Your goal. Which lines of the material below contain the word "series"? Pull out each such line in full, treating uppercase and lowercase letters as different.

Records shown.
>>>>>

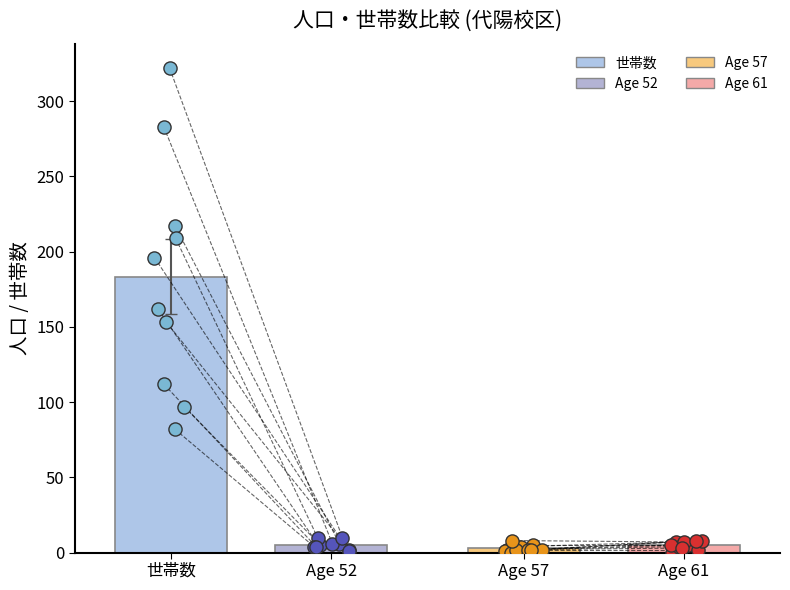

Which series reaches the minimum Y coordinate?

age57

<<<<<
>>>>>

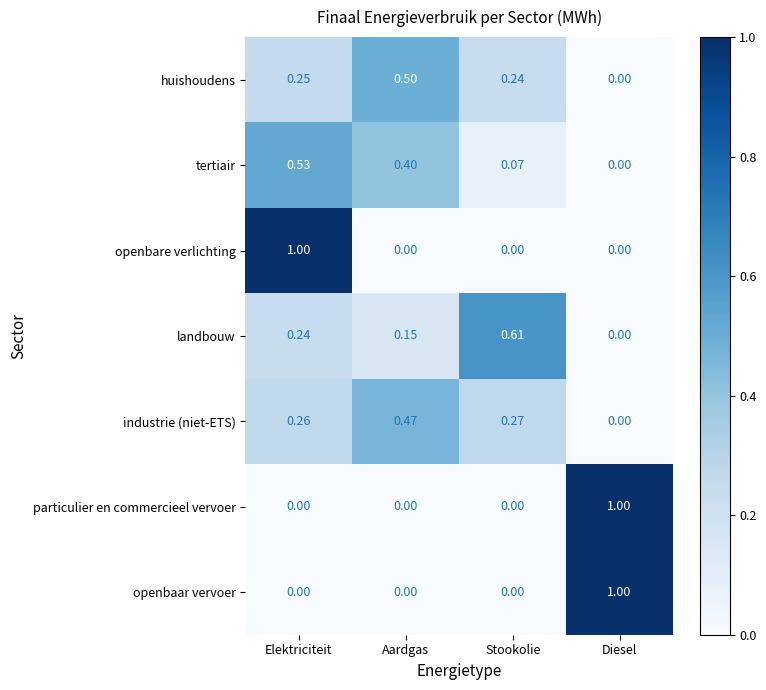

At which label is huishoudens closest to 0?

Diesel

<<<<<
>>>>>

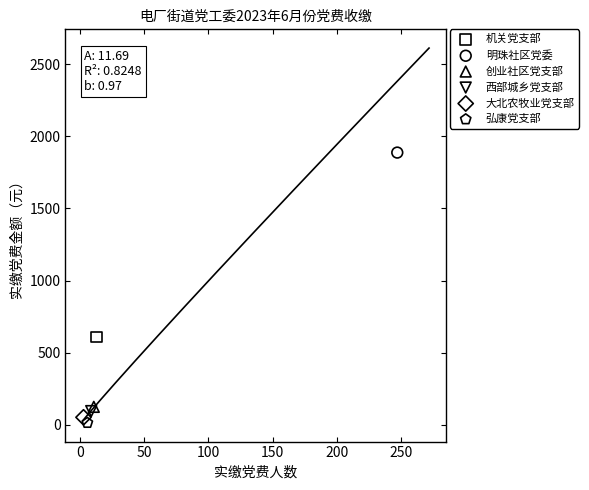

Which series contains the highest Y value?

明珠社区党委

<<<<<

Answer space.
Which series reaches the minimum Y coordinate?
Which series contains the highest Y value?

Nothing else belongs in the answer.